First, sorry if I am missing something basic - I am a programmer recently turned bioinformatician so I still don't know a lot of stuff. This is a cross post with a question on Bioinformatics SE, hope this is not bad form (its my first post on both platforms).
While it is obvious that scRNA-seq data contain lots of zeroes, I couldn't find any detailed explanation of why they occur more frequently than what would be expected from a negative binomial distribution - except for short notices along the lines of "substantial technical and biological noise". For the following text, let's assume we are looking at a single gene that is activated at approximately the same level across all cells.
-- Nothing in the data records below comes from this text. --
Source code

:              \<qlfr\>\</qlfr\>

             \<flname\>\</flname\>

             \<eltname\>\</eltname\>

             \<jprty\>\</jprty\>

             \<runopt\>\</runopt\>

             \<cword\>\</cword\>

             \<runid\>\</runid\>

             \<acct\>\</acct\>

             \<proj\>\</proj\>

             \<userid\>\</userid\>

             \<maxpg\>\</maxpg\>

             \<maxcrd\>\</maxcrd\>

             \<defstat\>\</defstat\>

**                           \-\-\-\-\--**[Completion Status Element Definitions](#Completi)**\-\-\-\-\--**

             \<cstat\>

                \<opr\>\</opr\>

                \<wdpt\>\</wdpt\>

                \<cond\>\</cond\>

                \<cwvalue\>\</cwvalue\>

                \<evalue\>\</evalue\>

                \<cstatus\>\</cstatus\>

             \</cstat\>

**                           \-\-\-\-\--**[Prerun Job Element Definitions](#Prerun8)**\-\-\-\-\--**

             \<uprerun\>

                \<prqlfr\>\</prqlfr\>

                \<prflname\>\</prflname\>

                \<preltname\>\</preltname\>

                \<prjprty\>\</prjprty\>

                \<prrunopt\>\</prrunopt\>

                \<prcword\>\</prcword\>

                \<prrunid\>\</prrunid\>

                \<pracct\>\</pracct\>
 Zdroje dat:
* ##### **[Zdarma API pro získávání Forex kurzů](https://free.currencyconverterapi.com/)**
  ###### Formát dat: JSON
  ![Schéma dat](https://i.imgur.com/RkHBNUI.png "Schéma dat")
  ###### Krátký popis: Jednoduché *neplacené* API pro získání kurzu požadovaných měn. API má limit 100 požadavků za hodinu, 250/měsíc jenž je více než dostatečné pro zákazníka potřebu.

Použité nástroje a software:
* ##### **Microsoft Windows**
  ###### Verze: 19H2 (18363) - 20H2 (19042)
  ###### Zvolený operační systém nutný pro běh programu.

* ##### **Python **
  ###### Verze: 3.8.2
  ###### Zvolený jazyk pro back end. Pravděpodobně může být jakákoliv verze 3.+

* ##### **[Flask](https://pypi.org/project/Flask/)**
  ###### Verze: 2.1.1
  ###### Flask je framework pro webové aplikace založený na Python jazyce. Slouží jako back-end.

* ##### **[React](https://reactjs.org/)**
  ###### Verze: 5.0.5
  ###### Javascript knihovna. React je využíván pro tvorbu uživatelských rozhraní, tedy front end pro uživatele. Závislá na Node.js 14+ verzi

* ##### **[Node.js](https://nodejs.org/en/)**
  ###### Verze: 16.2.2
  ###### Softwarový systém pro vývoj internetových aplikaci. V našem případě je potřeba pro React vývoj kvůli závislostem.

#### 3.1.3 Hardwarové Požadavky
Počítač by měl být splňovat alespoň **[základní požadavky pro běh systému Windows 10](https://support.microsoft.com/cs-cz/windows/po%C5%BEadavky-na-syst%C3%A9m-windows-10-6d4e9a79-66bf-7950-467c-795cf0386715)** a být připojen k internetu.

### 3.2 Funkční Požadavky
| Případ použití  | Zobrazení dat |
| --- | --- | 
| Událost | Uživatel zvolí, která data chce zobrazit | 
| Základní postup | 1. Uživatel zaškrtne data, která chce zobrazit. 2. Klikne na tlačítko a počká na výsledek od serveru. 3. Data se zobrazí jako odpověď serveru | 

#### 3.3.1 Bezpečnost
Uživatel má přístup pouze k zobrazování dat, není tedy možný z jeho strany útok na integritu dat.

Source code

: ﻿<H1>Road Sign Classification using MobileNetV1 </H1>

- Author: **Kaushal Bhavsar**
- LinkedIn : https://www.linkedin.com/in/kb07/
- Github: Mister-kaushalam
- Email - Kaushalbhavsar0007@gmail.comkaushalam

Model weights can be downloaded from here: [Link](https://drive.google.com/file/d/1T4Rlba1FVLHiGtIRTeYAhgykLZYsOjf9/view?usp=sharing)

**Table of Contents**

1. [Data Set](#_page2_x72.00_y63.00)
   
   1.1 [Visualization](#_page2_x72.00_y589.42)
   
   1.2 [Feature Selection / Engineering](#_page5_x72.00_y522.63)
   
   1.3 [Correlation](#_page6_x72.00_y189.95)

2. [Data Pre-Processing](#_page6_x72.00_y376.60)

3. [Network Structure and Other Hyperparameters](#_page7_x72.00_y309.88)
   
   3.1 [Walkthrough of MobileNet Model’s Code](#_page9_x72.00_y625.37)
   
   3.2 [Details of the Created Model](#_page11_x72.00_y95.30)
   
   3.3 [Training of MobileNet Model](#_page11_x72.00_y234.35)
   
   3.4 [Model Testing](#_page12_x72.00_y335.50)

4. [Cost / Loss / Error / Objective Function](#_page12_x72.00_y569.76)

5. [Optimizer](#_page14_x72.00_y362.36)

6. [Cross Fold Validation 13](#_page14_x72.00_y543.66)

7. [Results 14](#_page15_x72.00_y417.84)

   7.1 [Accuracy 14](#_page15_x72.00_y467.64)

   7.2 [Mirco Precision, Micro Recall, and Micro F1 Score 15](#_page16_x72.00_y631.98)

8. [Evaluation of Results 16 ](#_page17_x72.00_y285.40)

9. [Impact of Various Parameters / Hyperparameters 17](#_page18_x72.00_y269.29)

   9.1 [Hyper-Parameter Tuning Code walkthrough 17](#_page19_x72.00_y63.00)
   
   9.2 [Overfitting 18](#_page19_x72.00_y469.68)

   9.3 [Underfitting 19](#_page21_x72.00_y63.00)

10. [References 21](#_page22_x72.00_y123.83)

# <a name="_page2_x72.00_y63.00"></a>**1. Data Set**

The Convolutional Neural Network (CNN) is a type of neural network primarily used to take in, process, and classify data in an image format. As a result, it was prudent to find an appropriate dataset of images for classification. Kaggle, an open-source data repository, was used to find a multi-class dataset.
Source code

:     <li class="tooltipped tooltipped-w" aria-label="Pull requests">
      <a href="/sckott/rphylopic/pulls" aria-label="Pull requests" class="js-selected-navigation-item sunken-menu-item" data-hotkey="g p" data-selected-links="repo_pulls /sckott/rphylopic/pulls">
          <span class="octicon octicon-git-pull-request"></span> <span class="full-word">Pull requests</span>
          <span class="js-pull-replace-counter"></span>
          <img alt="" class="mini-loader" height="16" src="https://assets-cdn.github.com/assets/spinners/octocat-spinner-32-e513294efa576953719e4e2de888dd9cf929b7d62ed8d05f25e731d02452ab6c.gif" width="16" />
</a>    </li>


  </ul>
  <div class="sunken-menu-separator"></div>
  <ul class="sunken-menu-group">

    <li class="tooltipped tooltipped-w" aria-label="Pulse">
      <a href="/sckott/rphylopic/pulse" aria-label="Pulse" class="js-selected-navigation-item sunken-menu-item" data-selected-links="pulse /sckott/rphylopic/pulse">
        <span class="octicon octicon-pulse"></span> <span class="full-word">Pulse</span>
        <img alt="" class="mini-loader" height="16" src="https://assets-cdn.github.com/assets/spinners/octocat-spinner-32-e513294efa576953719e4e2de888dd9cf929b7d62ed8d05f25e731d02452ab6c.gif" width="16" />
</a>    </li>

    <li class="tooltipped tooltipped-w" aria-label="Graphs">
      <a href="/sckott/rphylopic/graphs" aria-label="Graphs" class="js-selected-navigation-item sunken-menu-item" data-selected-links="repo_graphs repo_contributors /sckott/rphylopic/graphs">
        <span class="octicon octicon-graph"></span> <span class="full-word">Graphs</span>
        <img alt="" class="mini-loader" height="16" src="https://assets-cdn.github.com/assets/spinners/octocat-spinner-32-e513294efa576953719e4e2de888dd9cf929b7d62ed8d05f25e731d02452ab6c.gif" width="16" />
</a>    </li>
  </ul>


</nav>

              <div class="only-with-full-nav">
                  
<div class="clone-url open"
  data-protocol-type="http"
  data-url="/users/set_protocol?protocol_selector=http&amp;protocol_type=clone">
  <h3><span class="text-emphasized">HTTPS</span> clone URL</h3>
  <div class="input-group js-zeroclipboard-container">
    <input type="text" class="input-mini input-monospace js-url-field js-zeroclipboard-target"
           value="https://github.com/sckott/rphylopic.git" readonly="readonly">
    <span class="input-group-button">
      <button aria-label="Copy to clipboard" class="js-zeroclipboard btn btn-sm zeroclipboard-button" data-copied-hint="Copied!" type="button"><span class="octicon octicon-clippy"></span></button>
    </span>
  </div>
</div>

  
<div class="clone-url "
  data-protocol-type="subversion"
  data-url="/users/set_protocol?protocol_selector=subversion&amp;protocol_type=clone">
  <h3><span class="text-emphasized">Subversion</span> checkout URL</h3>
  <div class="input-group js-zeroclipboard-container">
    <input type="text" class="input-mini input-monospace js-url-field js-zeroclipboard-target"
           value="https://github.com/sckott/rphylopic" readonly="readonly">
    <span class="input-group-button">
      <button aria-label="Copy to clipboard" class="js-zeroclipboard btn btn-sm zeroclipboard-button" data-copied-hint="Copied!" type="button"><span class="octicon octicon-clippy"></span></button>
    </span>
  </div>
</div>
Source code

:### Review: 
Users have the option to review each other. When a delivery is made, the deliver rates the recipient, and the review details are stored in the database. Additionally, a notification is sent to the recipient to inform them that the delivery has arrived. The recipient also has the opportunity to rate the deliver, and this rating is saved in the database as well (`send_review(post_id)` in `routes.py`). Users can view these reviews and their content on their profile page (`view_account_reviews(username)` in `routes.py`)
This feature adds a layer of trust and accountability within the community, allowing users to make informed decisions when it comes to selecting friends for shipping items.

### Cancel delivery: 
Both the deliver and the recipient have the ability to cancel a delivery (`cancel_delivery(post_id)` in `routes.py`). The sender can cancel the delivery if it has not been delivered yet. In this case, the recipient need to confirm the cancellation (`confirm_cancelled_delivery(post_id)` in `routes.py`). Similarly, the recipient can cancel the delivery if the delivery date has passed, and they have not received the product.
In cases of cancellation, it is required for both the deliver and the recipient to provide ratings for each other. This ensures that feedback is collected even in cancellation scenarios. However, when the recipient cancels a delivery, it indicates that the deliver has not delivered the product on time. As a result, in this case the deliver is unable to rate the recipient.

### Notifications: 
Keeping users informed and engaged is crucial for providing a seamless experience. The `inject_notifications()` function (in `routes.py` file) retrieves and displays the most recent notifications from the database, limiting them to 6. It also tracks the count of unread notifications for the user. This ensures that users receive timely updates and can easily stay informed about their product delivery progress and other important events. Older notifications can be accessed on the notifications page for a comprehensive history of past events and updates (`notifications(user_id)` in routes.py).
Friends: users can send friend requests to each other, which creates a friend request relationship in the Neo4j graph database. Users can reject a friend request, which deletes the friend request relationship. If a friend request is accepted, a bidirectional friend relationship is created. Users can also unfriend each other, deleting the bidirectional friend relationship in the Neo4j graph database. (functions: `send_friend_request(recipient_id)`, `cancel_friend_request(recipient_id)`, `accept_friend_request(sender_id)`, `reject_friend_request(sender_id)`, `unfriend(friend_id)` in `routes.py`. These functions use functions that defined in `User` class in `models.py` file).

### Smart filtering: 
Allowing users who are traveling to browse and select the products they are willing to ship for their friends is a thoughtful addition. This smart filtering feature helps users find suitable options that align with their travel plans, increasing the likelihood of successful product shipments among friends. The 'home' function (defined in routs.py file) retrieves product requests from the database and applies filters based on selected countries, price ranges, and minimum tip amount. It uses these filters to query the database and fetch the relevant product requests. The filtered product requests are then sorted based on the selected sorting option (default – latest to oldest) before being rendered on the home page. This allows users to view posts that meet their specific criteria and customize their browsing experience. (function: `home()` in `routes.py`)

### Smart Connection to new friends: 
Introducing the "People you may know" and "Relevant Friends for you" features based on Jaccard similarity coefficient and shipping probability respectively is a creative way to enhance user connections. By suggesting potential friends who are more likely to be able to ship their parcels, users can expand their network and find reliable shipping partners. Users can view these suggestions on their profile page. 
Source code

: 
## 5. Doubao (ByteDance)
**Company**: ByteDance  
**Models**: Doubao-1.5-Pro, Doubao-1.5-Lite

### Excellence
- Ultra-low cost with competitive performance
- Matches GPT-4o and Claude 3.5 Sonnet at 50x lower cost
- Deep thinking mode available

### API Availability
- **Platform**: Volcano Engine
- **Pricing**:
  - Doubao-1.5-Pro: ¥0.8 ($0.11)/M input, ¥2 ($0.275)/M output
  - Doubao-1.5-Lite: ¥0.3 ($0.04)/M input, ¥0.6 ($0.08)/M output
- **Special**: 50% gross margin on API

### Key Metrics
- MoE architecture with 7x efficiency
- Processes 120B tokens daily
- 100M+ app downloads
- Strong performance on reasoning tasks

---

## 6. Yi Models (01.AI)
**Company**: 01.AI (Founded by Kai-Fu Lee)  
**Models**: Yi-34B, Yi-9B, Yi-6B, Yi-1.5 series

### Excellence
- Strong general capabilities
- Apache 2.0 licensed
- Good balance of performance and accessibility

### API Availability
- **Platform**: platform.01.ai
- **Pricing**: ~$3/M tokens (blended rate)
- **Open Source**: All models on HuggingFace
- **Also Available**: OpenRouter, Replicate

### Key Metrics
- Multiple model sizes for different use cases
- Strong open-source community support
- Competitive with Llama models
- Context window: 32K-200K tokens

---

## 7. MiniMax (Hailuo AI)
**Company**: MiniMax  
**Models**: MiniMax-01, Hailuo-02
If zeroes were caused solely by low capture efficiency and sequencing depth, all observed zeroes should be explained by low mean expression across cells. This however does not seem to be the case as the distribution of gene counts across cells often has more zeroes than would be expected from a negative binomial model. For Example the ZIFA paper explicitly uses a zero-inflated negative binomial distribution to model scRNA-seq data. Modelling scRNA-seq as zero-inflated negative binomial seems widespread throughout the literature.
However assuming negative binomial distribution for the original counts (as measured in bulk RNA-seq) and assuming that every RNA fragment of the same gene from every cell has approximately the same (low) chance of being captured and sequenced, the distribution across single cells should still be negative binomial (see this Math SE question for related math).
So the only remaining possible cause is that inflated zero counts are caused by PCR. Only non-zero counts (after capture) are amplified and then sequenced, shifting the mean of the observed gene counts away from zero while the pre-PCR zero counts stay zero. Indeed some quick simulations show that such a procedure could occasionally generate zero-inflated negative binomial distributions. This would suggest that excessive zeroes should not be present when UMIs are used - I checked one scRNA-seq dataset with UMIs and it seems to be fit well by plain negative binomial.
Is my reasoning correct? Thanks for any pointers.